Data to use |

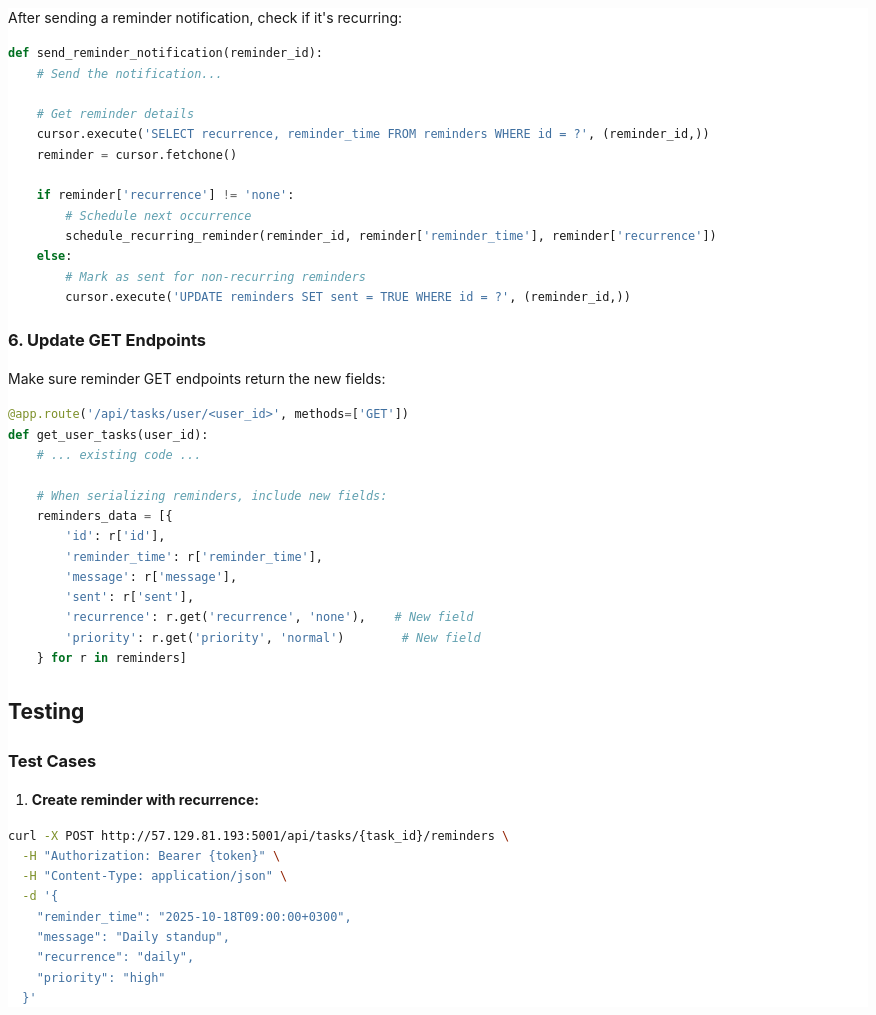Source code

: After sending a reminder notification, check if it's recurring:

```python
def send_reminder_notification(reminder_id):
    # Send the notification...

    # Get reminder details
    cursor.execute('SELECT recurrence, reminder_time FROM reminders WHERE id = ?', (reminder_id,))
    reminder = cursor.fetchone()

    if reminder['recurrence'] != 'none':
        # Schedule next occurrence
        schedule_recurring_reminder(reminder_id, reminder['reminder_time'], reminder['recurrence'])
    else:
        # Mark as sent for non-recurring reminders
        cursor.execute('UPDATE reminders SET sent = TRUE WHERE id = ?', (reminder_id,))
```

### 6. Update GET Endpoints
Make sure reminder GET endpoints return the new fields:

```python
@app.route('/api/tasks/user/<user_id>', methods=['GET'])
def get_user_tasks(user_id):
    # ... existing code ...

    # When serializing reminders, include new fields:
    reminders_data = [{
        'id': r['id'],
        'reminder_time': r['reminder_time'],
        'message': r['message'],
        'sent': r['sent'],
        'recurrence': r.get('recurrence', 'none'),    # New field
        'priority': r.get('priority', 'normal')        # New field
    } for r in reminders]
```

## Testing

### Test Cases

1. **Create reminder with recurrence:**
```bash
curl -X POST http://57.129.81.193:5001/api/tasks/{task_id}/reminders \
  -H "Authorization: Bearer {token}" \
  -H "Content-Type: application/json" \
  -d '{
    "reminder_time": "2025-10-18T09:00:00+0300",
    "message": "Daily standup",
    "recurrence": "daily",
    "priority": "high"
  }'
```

---

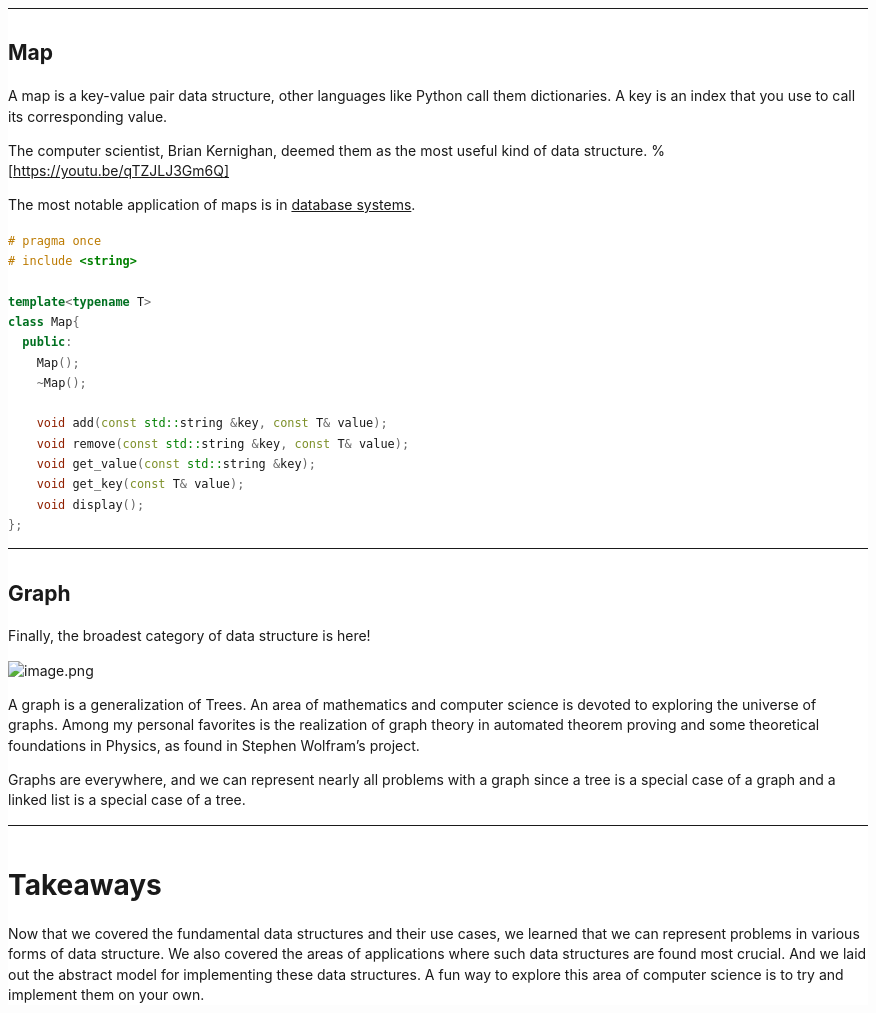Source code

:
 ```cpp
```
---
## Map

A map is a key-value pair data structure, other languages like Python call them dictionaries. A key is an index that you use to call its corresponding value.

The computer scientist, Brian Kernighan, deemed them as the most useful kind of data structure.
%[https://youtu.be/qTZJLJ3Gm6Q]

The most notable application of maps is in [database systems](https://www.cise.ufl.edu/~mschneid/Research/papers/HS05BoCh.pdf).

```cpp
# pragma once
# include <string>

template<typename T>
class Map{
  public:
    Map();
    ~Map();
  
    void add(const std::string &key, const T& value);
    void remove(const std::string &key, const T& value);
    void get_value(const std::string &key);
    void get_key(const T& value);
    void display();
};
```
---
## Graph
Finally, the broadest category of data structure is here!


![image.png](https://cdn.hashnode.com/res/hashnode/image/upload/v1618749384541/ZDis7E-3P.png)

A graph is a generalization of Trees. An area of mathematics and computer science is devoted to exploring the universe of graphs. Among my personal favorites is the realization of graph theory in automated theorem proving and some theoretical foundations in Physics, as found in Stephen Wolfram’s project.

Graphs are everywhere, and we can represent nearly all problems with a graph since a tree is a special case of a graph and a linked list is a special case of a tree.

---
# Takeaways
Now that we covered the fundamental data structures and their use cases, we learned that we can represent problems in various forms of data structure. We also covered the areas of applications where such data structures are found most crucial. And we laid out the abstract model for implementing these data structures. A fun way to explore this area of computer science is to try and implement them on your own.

--

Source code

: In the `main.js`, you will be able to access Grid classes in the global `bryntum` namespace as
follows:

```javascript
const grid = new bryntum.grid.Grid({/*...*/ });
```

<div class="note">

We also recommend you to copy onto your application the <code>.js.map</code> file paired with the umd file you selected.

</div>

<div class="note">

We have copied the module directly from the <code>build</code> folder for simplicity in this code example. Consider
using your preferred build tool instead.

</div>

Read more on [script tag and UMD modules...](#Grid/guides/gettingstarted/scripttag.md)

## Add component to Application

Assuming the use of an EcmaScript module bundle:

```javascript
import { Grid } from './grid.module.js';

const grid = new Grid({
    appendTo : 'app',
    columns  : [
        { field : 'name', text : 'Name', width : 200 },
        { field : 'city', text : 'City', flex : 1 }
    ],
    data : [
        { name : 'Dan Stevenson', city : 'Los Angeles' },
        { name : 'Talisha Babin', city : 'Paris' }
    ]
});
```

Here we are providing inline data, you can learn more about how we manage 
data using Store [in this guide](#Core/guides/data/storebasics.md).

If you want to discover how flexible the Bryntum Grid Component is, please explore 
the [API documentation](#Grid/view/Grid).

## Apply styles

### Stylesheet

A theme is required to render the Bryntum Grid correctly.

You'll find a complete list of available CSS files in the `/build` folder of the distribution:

What to produce | Pull every line containing the word "also" out of the entries above.

Task response |
Now that we covered the fundamental data structures and their use cases, we learned that we can represent problems in various forms of data structure. We also covered the areas of applications where such data structures are found most crucial. And we laid out the abstract model for implementing these data structures. A fun way to explore this area of computer science is to try and implement them on your own.
We also recommend you to copy onto your application the <code>.js.map</code> file paired with the umd file you selected.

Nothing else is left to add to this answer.